**PASSAGE PROVIDED:**
== Segment start ==

I am not exactly sure how to comment those big prime numbers, though.

.

Back to the number of cycles: I compared with the number of cycles of random permutations, so far up to q=29, and could *always* find at least one random permutation with n_cycle >= q:

https://raw.githubusercontent.com/glathoud/cipo/master/period/cipo_period_of_random_permutation.result.txt

This can be contrasted with the results obtained so far:

> https://raw.githubusercontent.com/glathoud/cipo/master/cycles/cipo_cycles.result.txt
>
> Remark: n_cycle remains relatively low, indeed < q in all cases up to q=38.

.

Maybe that would make a conjecture "n_cycle < q for *all* q" interesting enough. Not sure how to attack the proof, though.

.

Best regards,
Guillaume

[Simon Roberts]

this may help, I hope,

On Friday, June 23, 2017 at 3:14:28 PM UTC-4, Simon Roberts wrote:
> givens (almost arbitrary): x^(2^(p)) and odd prime , p,
>
> does not divide x and x=/= 1 (mod p).
>
> derivation with result at bottom.
>
> x^(2^(p)) = x^((2 + p*R_0)) = x^2(x^R_0) (mod p)

== Segment end ==

**SET OF TASKS:**
1/ List every variable symbol that appears in the forum thread.
2/ In the forum thread, take the part that opens with the words containing "this may help, I" and closes with "result at bottom.", and write it out again with "proof" substituted for "derivation".
3/ Continue the forum thread from its last line.
None of the records are needed here.

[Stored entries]
== Segment start ==

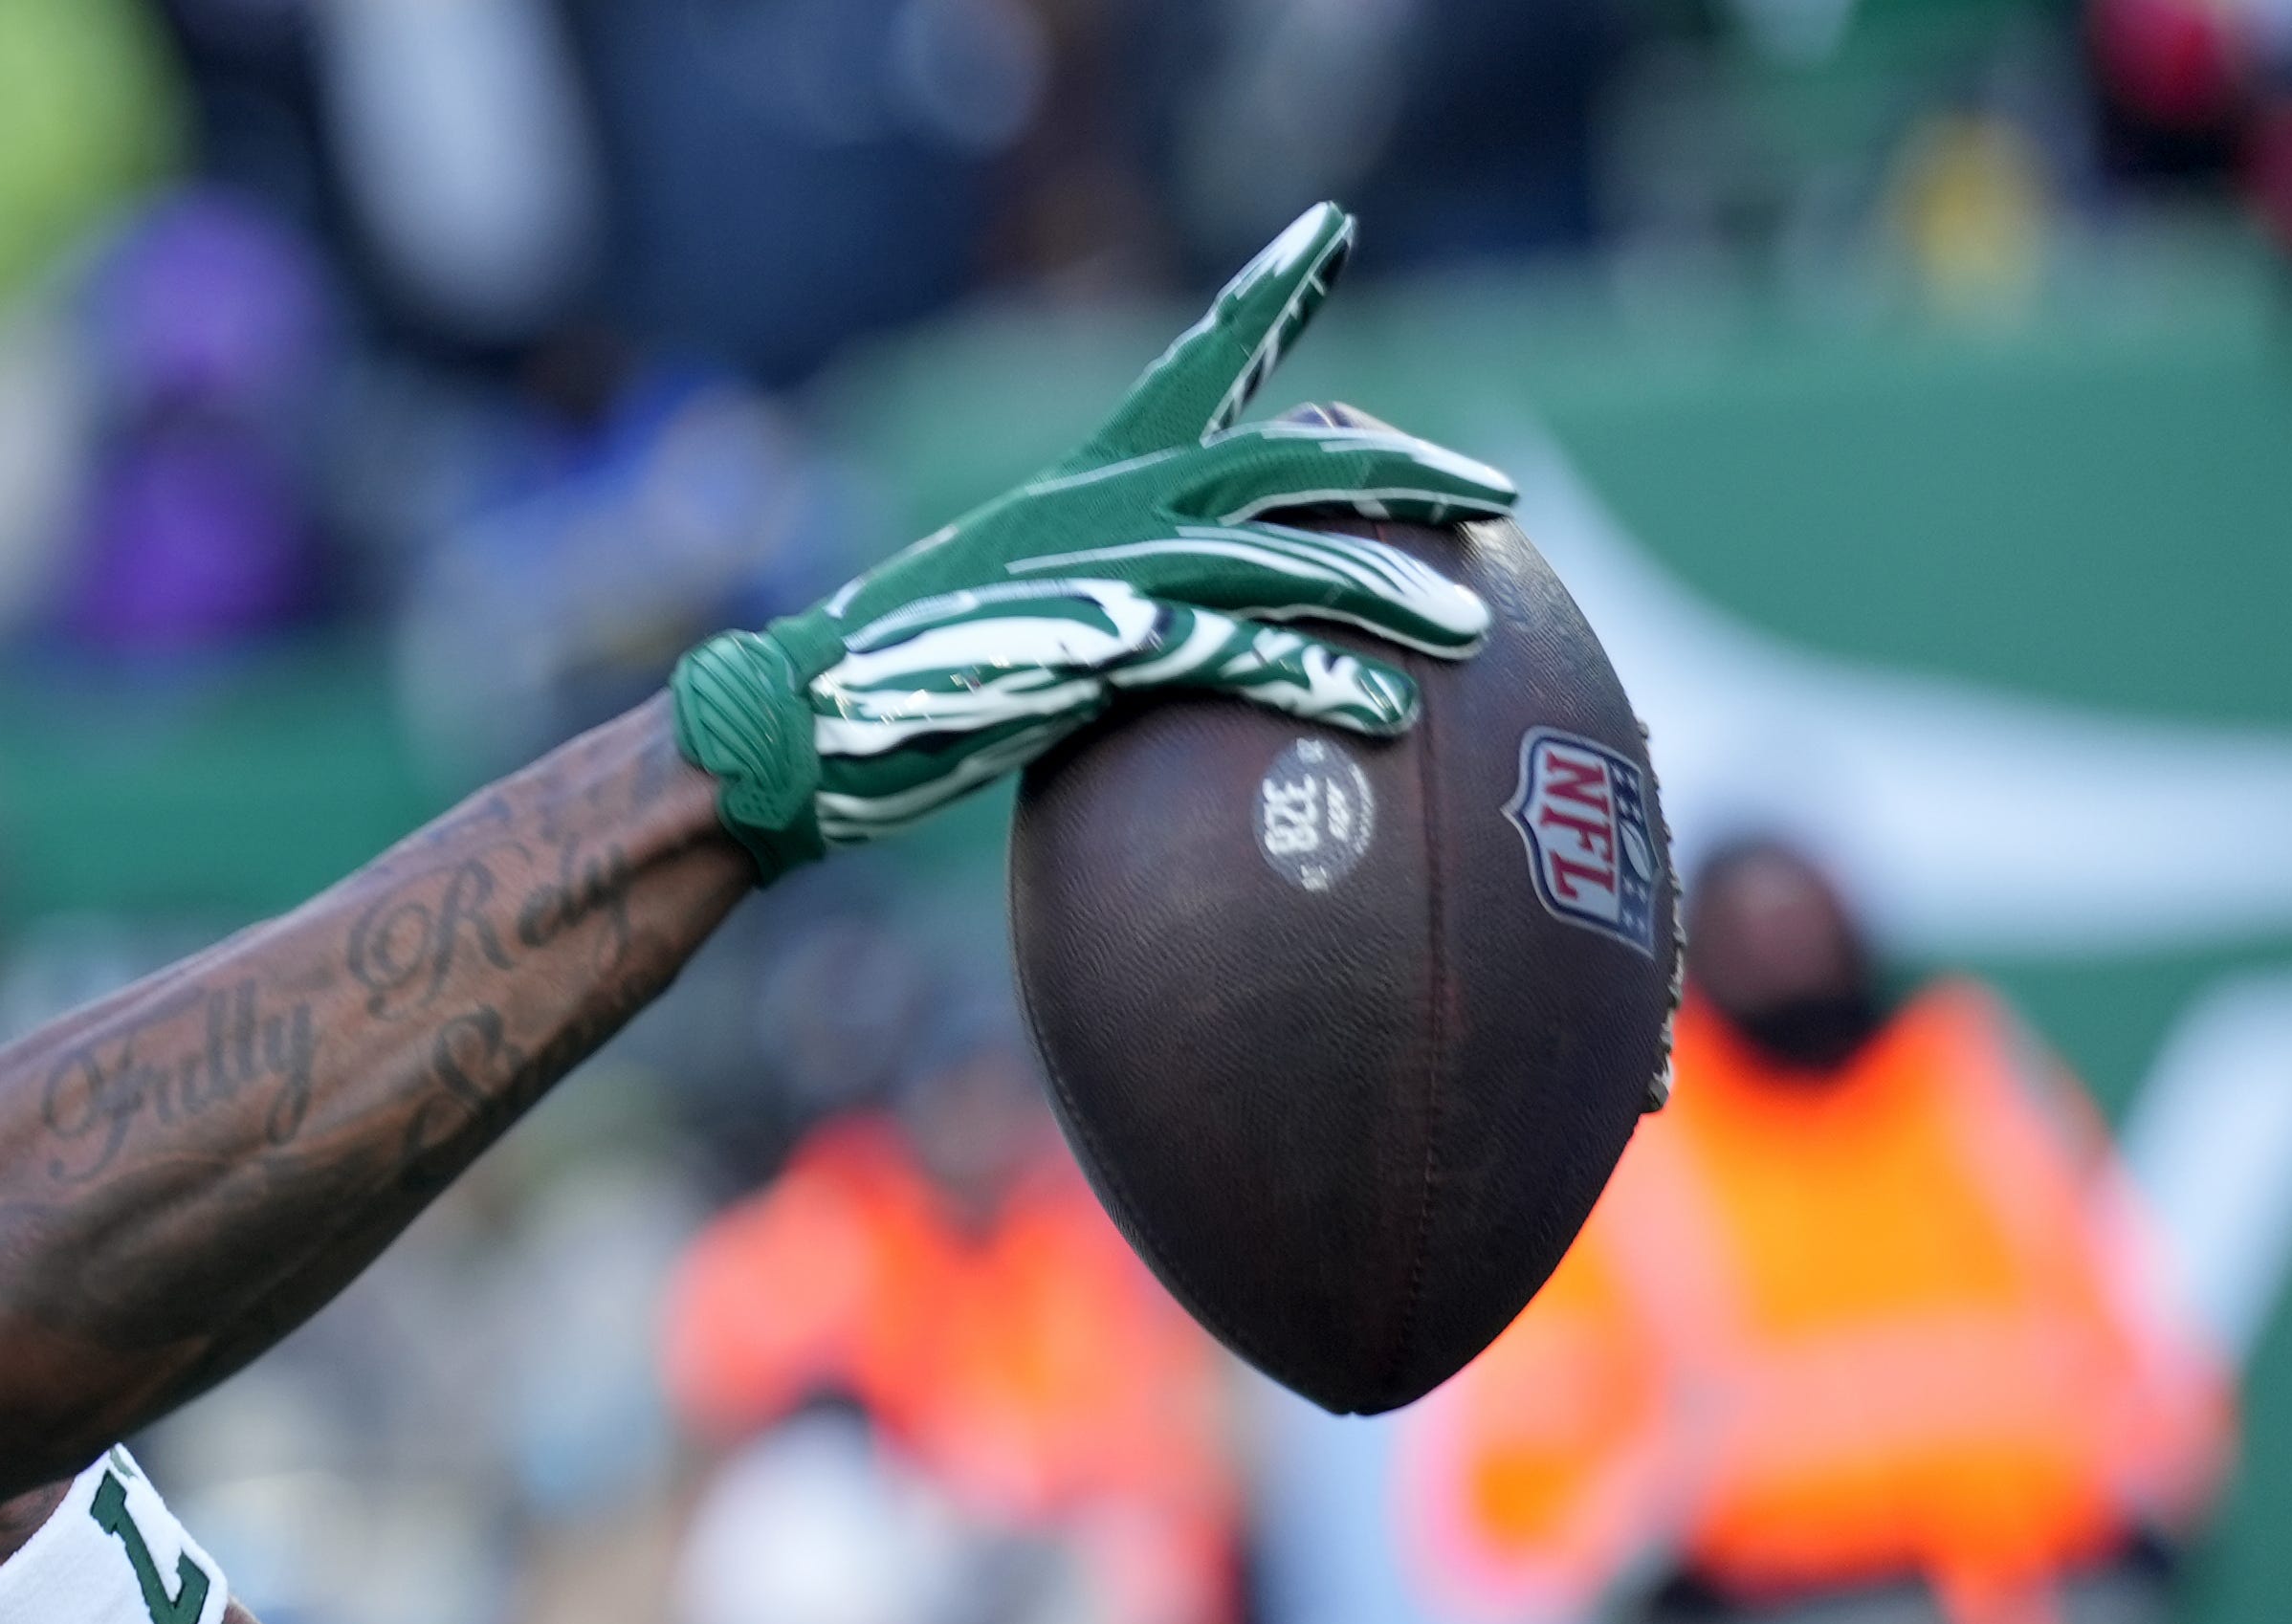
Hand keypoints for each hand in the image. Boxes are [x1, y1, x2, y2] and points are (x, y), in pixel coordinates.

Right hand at [673, 202, 1517, 874]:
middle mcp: (1107, 507)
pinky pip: (1236, 659)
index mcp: (1086, 482)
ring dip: (1386, 590)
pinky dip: (1315, 678)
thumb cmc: (895, 686)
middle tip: (1491, 491)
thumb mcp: (1006, 616)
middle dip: (1401, 472)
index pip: (1195, 361)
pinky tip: (1382, 709)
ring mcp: (1106, 575)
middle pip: (1288, 463)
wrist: (799, 726)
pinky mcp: (1098, 652)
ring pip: (1283, 560)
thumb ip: (1093, 608)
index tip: (1332, 230)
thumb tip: (1148, 644)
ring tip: (1471, 626)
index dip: (1270, 294)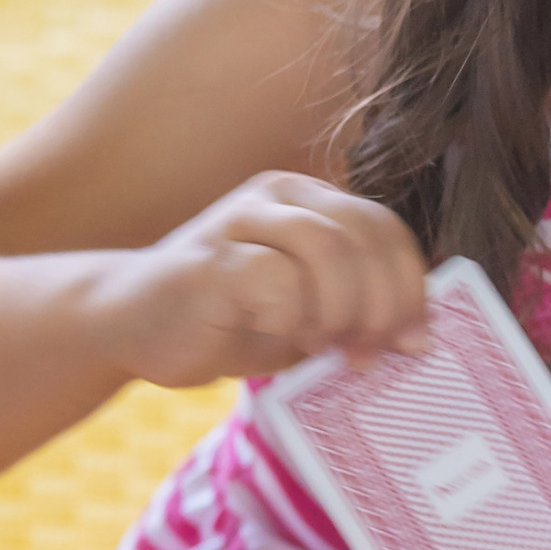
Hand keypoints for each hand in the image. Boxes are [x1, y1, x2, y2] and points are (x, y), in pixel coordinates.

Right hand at [86, 174, 429, 390]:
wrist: (131, 326)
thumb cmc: (227, 320)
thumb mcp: (306, 312)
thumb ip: (356, 309)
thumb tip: (419, 337)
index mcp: (309, 200)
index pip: (384, 228)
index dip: (411, 286)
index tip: (414, 342)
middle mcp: (278, 196)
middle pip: (364, 235)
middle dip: (383, 303)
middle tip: (369, 353)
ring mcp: (240, 221)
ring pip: (327, 247)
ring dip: (342, 308)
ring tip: (327, 346)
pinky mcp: (208, 259)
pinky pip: (273, 279)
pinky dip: (291, 317)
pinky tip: (281, 338)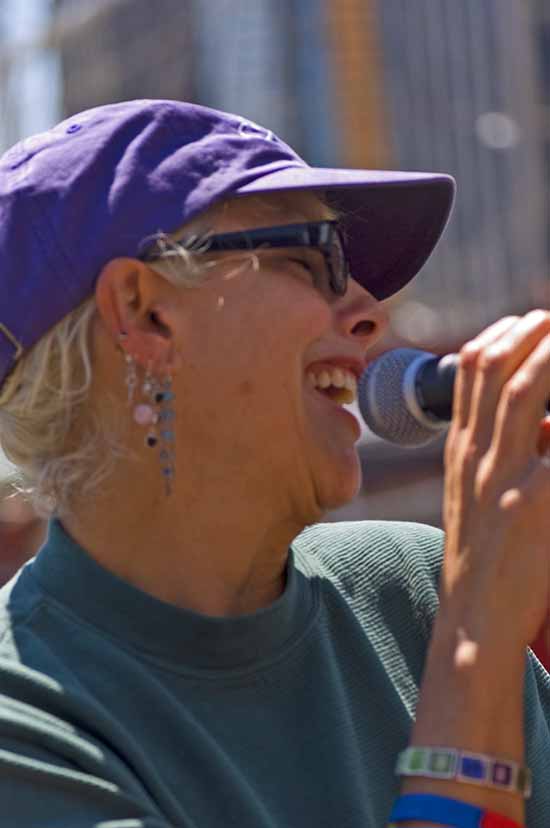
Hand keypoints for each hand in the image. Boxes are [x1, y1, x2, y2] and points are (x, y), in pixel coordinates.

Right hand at [441, 310, 549, 654]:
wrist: (475, 618)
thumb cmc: (480, 556)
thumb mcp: (471, 494)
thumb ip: (496, 452)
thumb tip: (545, 420)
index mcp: (461, 450)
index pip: (468, 373)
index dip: (499, 335)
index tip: (527, 321)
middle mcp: (477, 456)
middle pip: (496, 369)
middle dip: (531, 332)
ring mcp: (503, 478)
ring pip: (526, 392)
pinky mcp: (535, 505)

== Segment end ==

**ANSWERS TO THE EXERCISE:**
1/ q, n_cycle, x, p, R_0

2/
this may help, I hope,

On Friday, June 23, 2017 at 3:14:28 PM UTC-4, Simon Roberts wrote:
> givens (almost arbitrary): x^(2^(p)) and odd prime , p,
>
> does not divide x and x=/= 1 (mod p).
>
> proof with result at bottom.

3/
>
> that is,
>
> x^(2^(p-1)) = (x^R_0) = 1 (mod p)
>
>
> (p is odd prime).
>
> now 2^p = (1 + 1)^p = 2 + p*R_0
>
> = 2 + p*SUM_{I = 1 to (p-1)) of (p -1)! / [I!(p-I)!]
>
> therefore,
>
> R_0 = SUM_{I = 1 to (p-1)) of (p -1)! / [I!(p-I)!]
>
> (BTW R_0 = 2 + SUM_{I = 2 to (p-2)) of (p -1)! / [I!(p-I)!])
>
>  
>
>  and
>
> x^(R_0) = 1 (mod p)

R_0 == (2^p - 2)/p. wow.

further,

x^[(2^p - 2)/p] = 1 (mod p)

or

x^(2^p - 2) = 1 (mod p)

or

x^(2^p) = x^2 (mod p)

or

x^(2 + p*R_0) = x^2 (mod p)

x^(p*R_0) = 1 (mod p)

roger that.

Simon

[glat...@yahoo.fr]

Thanks. Can you describe in one or two sentences the meaning of what you did?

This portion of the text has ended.